Früher ja, aber seitdem ich meine eigene Firma habe, geht das ineinander über. Die Patienten sind wie meine Freunde. Eigentlich sollte man Distanz wahren und die Patienten eher siezen, aber aus meiner 16-jährigen Erfahrung in der Pflege weiß ich, dass die Patienten sich wünschen, dass man sich auch mit ihnen unterhält. Ich habe damit nur positive Erfahrungen gemacht.

Worüber sprichst du mit deinen Patienten? 

Es sind die gleichen Themen, über die ich auch mit meinen Freunden spreche. Wir unterhalten uns über Politik, was sie am Tag gemacht haben oder über allgemeine Dinge. Bei mir ist es Freestyle, spontan aus dem Bauch heraus. Es ist bestimmt auch ein Vorteil, keinen Chef über mir zu haben, der mir sagt, wie ich was machen soll. Vielleicht nehme ich es deswegen auch auf die leichte Schulter und kann einfach ich selbst sein. Nach der Gründung hatte ich mit meinem Pflegedienst Schwierigkeiten, Patienten und Mitarbeiter zu finden. Wir hatten Existenzängste, weil keine Einnahmen reinkamen. Aber als ich mit Social Media anfing und präsenter wurde und die Leute gesehen haben, dass ich mich nicht verstelle, wuchs der Bekanntheitsgrad. Wenn ich neue Mitarbeiter suche, nutze ich meine Social-Media-Kanäle, da ich täglich Bewerbungen erhalte. Darüber kommen die meisten Anfragen. Inzwischen kennen mich auch Praxen und Krankenhäuser oder Patienten und Angehörige melden sich bei mir. 
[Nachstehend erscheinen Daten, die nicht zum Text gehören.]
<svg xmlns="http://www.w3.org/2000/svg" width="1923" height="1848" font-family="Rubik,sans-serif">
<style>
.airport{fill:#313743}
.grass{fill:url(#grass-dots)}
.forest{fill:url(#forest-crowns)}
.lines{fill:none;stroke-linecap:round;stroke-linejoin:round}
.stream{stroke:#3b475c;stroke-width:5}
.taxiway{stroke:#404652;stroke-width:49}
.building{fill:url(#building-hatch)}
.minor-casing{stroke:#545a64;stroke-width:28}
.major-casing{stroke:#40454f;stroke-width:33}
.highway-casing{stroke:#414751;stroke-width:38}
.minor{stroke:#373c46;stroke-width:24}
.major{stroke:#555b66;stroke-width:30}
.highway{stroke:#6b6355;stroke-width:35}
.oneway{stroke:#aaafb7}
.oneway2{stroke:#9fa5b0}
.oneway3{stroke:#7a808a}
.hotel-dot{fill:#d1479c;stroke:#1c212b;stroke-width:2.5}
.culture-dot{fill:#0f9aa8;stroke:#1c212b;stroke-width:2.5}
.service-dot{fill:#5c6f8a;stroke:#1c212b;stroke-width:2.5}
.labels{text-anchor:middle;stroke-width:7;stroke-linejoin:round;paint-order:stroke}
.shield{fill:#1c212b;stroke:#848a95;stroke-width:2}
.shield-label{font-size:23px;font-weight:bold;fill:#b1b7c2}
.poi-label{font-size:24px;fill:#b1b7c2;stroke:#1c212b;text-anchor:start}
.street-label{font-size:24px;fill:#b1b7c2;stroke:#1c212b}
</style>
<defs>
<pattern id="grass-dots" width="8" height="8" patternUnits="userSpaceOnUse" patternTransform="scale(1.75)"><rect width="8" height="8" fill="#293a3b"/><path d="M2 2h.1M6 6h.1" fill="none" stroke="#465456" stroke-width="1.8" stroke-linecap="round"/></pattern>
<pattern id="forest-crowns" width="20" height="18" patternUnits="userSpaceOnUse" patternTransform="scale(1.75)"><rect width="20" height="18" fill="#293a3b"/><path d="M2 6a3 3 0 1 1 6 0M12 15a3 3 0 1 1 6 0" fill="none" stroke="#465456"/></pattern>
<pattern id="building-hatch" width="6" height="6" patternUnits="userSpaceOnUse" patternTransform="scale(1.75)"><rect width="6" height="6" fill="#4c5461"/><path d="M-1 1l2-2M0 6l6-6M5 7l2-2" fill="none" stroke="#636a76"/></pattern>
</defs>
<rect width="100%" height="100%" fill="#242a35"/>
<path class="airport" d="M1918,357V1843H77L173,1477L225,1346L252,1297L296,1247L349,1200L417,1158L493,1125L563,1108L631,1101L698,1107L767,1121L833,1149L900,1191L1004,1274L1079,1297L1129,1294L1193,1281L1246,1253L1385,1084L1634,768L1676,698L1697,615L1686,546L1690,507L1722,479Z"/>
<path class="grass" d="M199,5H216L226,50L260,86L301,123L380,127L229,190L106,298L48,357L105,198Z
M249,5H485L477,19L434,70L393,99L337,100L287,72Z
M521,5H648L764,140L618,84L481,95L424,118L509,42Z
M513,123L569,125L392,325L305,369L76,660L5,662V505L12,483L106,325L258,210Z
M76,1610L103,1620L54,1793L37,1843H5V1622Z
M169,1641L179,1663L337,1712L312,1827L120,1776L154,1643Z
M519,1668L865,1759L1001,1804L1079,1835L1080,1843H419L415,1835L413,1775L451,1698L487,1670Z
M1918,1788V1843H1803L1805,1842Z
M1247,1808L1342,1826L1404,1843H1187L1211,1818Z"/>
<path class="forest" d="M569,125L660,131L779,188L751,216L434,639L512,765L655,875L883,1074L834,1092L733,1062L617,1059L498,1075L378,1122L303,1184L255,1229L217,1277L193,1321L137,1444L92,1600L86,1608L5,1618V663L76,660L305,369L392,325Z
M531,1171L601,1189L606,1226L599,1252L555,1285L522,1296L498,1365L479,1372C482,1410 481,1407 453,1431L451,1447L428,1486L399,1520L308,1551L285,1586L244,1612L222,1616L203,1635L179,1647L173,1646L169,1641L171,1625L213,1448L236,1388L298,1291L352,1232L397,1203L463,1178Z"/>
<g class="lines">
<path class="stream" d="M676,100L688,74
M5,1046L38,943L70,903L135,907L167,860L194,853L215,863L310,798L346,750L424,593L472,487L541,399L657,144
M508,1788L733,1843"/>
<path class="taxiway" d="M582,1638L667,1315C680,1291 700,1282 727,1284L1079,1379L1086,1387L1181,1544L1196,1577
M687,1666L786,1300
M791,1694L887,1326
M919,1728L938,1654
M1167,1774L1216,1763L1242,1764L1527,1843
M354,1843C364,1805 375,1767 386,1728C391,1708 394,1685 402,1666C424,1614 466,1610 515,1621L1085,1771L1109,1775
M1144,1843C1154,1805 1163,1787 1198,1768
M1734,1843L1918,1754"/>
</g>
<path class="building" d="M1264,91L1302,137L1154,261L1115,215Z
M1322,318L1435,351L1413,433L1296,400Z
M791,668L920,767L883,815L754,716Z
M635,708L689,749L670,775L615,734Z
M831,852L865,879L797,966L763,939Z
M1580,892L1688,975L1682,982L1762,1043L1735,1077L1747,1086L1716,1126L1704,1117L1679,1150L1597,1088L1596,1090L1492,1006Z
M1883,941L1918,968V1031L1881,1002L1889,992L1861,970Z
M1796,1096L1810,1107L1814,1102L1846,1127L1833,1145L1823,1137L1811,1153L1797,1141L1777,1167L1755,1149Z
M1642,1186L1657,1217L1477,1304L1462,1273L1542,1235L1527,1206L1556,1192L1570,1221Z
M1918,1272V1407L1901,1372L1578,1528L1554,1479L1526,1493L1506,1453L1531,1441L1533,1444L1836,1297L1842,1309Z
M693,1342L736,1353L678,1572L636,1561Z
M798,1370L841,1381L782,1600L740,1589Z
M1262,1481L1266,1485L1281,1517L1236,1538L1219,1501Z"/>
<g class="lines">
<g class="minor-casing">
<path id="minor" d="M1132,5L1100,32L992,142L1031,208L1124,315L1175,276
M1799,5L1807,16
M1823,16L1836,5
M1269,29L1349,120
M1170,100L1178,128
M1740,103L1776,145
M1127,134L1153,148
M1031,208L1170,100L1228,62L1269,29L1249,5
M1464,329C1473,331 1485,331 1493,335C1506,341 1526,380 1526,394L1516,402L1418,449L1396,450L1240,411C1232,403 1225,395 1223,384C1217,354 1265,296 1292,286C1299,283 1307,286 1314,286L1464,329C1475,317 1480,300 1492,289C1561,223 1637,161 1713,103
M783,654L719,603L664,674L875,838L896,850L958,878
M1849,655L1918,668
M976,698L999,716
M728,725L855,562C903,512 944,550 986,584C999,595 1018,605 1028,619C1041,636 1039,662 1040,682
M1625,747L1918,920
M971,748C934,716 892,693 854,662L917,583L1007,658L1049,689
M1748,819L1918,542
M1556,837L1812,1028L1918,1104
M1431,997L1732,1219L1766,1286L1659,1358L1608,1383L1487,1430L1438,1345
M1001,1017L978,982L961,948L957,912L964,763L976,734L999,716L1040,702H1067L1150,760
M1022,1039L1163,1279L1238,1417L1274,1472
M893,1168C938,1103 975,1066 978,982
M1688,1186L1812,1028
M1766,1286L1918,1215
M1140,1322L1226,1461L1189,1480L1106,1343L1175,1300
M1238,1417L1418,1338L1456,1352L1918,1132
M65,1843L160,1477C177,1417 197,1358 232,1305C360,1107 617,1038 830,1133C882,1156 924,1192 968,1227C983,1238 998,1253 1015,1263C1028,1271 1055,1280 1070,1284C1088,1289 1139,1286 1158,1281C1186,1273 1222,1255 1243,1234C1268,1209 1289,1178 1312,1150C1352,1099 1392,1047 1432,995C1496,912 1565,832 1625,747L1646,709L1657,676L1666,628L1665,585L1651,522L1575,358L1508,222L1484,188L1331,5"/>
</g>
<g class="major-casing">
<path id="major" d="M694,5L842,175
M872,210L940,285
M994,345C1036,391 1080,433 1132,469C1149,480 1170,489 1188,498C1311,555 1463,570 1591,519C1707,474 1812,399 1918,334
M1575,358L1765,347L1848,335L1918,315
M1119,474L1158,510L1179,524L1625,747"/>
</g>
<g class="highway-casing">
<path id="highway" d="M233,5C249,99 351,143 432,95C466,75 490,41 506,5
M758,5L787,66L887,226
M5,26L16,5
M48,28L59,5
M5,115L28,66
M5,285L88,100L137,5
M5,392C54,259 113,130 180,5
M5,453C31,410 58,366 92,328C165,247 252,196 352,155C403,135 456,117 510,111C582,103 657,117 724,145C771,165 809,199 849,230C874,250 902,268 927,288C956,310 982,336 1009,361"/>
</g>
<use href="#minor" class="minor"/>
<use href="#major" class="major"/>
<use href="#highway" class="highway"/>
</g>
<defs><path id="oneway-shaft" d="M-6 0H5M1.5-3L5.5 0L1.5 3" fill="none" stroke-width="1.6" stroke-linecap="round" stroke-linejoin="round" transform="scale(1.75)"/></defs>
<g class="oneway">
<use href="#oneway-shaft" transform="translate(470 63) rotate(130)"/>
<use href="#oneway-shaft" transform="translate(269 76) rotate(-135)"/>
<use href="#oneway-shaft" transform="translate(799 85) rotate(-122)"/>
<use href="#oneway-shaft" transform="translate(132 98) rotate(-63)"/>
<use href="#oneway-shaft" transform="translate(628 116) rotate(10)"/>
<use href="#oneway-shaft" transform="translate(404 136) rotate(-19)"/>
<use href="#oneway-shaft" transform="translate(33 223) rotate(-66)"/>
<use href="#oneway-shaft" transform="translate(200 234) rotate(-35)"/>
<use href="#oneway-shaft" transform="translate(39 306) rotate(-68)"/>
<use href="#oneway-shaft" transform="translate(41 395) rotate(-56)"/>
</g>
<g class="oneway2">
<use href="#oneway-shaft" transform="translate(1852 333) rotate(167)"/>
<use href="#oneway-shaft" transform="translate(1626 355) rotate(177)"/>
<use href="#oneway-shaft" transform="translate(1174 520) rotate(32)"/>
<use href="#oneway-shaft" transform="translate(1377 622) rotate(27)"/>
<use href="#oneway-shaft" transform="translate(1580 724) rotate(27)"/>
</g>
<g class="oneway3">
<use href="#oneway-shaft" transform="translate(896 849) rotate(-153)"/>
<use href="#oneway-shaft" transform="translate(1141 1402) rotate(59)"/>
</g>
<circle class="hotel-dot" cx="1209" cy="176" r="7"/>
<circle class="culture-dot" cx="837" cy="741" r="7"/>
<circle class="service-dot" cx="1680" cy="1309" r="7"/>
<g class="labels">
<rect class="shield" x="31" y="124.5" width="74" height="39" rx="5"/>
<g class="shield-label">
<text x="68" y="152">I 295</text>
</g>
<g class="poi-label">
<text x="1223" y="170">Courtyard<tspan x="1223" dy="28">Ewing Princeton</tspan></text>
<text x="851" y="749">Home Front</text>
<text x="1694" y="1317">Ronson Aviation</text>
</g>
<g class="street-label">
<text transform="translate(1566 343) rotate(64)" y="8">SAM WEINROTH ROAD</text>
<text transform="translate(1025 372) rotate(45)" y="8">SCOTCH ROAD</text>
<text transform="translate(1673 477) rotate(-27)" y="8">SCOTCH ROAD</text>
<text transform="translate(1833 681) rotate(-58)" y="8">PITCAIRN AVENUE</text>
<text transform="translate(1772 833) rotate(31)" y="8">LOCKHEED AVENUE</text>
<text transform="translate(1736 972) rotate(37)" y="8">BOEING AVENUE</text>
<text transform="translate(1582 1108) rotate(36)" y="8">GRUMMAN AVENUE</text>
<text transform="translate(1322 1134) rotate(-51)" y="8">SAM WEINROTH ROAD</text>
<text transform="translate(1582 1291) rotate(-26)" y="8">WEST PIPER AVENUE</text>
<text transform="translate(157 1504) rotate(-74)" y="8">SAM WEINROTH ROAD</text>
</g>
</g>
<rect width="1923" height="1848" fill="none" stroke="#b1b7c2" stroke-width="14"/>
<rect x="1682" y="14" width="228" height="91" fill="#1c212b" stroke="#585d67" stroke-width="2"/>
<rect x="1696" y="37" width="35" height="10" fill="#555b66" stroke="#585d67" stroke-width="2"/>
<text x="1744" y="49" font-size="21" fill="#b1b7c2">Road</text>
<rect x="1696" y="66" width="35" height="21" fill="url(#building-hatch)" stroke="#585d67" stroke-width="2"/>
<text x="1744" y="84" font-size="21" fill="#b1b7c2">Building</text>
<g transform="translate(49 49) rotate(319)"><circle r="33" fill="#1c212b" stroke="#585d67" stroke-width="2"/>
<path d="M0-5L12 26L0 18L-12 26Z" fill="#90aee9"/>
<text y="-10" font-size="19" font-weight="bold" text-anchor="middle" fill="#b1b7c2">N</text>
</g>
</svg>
Pflegekräfte in Krankenhäusern und Einrichtungen arbeiten oft unter großem Zeitdruck und extremer Belastung. Was würde helfen, diesem Druck vorzubeugen?

Wir sind ein mittelgroßer Pflegedienst und halten uns bewusst klein, sonst verlieren wir den Überblick. Wir arbeiten nicht auf Profit, können unsere Kosten abdecken und sagen unseren Mitarbeitern auch, wenn sie mal länger brauchen, dass sie sich nicht stressen sollen. Wir sind auch mobil unterwegs und haben die Tourenpläne auf den Handys, wo der Pflegebericht eingetragen werden kann. Ich kenne die leeren Versprechungen und kurzfristigen Dienstwechsel aus eigenen Erfahrungen und wir bei Pflege Smile haben den Anspruch, anders zu sein. Der Vorteil ist auch, dass wir alle unsere Patienten persönlich kennen. Wenn ich drei bis vierhundert Patienten betreuen würde, könnte ich nicht sagen, dass ich die Einrichtung so leiten würde, wie ich es heute mache.

Was wünscht du dir für die Zukunft in der Pflege? 

Der Pflegeberuf ist schön und kann Spaß machen. Dieser Aspekt sollte viel mehr hervorgehoben werden. Ständig wird darauf herumgehackt und die Schlagzeilen sind negativ. Der Fachkräftemangel ist überall, egal in welcher Branche. Es scheint, als ob die Jugend von heute lieber studieren oder Influencer werden möchte, als etwas Handwerkliches zu lernen. Das ist leider übergreifend in allen Branchen so. 

Vielen Dank für das Interview und alles Gute.